• _PROBLEM REQUIREMENTS_: In the records that follow, find each line with the word "space" and copy it.

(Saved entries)

######

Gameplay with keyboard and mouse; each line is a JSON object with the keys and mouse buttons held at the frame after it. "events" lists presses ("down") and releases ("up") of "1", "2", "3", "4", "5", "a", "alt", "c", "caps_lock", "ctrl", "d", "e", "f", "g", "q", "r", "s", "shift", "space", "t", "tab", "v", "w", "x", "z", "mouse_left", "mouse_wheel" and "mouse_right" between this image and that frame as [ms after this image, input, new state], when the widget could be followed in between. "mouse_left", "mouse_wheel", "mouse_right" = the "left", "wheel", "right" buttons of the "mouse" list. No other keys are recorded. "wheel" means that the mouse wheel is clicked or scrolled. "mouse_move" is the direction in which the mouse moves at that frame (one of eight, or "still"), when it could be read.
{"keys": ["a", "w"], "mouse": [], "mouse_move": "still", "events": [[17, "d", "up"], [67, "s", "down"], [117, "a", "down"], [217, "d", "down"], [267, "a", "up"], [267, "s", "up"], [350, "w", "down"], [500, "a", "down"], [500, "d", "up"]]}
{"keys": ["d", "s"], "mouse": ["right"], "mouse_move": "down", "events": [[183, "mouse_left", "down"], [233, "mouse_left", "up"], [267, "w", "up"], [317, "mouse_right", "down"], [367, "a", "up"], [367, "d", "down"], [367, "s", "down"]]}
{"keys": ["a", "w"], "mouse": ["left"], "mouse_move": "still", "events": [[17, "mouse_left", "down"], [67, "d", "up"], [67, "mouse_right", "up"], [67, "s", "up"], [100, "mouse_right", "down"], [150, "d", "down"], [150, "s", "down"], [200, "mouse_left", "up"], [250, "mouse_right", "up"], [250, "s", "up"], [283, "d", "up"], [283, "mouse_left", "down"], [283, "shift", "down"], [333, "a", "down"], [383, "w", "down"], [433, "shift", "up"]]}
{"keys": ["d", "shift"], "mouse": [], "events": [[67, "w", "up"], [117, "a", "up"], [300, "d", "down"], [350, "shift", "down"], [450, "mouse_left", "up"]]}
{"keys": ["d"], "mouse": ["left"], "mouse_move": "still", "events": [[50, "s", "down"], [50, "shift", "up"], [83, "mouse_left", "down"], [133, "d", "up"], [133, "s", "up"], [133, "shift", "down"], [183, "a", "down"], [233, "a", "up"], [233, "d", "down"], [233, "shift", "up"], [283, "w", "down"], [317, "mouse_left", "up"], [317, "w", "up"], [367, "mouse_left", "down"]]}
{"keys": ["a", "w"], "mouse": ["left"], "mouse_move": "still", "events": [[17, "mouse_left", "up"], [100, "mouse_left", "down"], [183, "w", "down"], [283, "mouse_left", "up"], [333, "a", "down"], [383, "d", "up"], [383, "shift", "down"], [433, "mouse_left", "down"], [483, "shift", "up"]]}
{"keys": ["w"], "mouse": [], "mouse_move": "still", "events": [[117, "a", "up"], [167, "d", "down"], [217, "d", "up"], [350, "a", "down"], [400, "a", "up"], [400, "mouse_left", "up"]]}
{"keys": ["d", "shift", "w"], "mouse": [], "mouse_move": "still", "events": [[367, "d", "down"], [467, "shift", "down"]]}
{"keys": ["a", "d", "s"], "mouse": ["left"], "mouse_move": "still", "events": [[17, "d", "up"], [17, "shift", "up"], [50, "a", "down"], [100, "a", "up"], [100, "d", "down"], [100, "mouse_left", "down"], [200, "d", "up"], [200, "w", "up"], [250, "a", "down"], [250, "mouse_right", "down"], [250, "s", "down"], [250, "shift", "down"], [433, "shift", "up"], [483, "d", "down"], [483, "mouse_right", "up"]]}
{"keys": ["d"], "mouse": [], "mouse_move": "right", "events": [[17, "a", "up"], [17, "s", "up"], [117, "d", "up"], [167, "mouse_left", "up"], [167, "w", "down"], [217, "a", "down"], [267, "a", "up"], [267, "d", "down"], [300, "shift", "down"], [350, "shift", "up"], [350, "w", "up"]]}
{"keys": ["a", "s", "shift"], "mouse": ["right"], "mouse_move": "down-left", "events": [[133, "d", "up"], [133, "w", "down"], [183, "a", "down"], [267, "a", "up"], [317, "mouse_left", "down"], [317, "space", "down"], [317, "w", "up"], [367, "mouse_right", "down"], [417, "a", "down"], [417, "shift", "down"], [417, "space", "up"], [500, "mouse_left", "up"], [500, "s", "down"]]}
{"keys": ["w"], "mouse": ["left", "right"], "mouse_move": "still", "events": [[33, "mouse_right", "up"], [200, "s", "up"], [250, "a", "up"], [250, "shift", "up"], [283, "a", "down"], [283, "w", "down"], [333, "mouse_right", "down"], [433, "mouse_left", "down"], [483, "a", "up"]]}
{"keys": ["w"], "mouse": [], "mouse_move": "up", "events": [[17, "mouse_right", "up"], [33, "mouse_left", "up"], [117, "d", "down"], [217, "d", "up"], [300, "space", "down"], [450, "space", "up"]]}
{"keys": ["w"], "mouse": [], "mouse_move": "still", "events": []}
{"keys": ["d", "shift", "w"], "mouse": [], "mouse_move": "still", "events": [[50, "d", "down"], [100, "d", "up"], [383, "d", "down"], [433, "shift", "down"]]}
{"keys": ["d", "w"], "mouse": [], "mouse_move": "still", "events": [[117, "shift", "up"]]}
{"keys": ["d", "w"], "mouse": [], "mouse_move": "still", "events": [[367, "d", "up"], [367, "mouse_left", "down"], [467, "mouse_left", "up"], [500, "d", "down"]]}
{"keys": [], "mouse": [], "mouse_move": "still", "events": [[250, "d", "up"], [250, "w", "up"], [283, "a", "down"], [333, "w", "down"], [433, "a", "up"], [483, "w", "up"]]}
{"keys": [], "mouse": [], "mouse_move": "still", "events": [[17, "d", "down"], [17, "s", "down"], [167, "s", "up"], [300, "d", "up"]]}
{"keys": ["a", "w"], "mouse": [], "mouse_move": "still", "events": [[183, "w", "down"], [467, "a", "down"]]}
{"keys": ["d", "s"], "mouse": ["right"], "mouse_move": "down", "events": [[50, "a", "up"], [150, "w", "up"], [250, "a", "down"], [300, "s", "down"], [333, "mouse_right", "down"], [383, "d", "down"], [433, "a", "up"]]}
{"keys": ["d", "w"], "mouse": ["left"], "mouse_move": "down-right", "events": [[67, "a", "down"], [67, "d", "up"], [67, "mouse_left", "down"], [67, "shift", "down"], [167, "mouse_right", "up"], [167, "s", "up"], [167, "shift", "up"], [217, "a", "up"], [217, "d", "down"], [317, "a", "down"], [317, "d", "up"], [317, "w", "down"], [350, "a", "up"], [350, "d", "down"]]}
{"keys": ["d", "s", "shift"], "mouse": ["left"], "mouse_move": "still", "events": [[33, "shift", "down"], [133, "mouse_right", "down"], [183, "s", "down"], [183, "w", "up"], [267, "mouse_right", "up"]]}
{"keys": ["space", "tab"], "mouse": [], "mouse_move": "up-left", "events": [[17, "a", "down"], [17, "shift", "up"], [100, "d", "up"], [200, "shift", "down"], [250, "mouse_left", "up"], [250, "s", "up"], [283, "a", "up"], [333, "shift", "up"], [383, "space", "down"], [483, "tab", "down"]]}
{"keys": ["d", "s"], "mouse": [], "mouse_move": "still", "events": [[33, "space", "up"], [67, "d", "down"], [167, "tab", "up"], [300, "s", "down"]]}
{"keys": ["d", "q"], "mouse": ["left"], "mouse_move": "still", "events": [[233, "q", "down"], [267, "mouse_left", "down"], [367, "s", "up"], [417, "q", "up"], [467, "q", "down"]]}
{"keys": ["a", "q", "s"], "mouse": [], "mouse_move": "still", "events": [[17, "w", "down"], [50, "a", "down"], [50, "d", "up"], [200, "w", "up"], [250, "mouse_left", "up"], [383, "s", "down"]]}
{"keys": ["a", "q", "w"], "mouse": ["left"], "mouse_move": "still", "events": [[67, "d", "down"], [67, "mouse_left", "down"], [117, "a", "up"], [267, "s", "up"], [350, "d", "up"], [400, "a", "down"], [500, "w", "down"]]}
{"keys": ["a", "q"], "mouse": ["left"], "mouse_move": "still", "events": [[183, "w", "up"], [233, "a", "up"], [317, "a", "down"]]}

######

• _WRITTEN ANSWER_:
Gameplay with keyboard and mouse; each line is a JSON object with the keys and mouse buttons held at the frame after it. "events" lists presses ("down") and releases ("up") of "1", "2", "3", "4", "5", "a", "alt", "c", "caps_lock", "ctrl", "d", "e", "f", "g", "q", "r", "s", "shift", "space", "t", "tab", "v", "w", "x", "z", "mouse_left", "mouse_wheel" and "mouse_right" between this image and that frame as [ms after this image, input, new state], when the widget could be followed in between. "mouse_left", "mouse_wheel", "mouse_right" = the "left", "wheel", "right" buttons of the "mouse" list. No other keys are recorded. "wheel" means that the mouse wheel is clicked or scrolled. "mouse_move" is the direction in which the mouse moves at that frame (one of eight, or "still"), when it could be read.
{"keys": ["a", "s", "shift"], "mouse": ["right"], "mouse_move": "down-left", "events": [[133, "d", "up"], [133, "w", "down"], [183, "a", "down"], [267, "a", "up"], [317, "mouse_left", "down"], [317, "space", "down"], [317, "w", "up"], [367, "mouse_right", "down"], [417, "a", "down"], [417, "shift", "down"], [417, "space", "up"], [500, "mouse_left", "up"], [500, "s", "down"]]}
{"keys": ["w"], "mouse": [], "mouse_move": "up", "events": [[17, "mouse_right", "up"], [33, "mouse_left", "up"], [117, "d", "down"], [217, "d", "up"], [300, "space", "down"], [450, "space", "up"]]}
{"keys": ["space", "tab"], "mouse": [], "mouse_move": "up-left", "events": [[17, "a", "down"], [17, "shift", "up"], [100, "d", "up"], [200, "shift", "down"], [250, "mouse_left", "up"], [250, "s", "up"], [283, "a", "up"], [333, "shift", "up"], [383, "space", "down"], [483, "tab", "down"]]}
{"keys": ["d", "s"], "mouse": [], "mouse_move": "still", "events": [[33, "space", "up"], [67, "d", "down"], [167, "tab", "up"], [300, "s", "down"]]}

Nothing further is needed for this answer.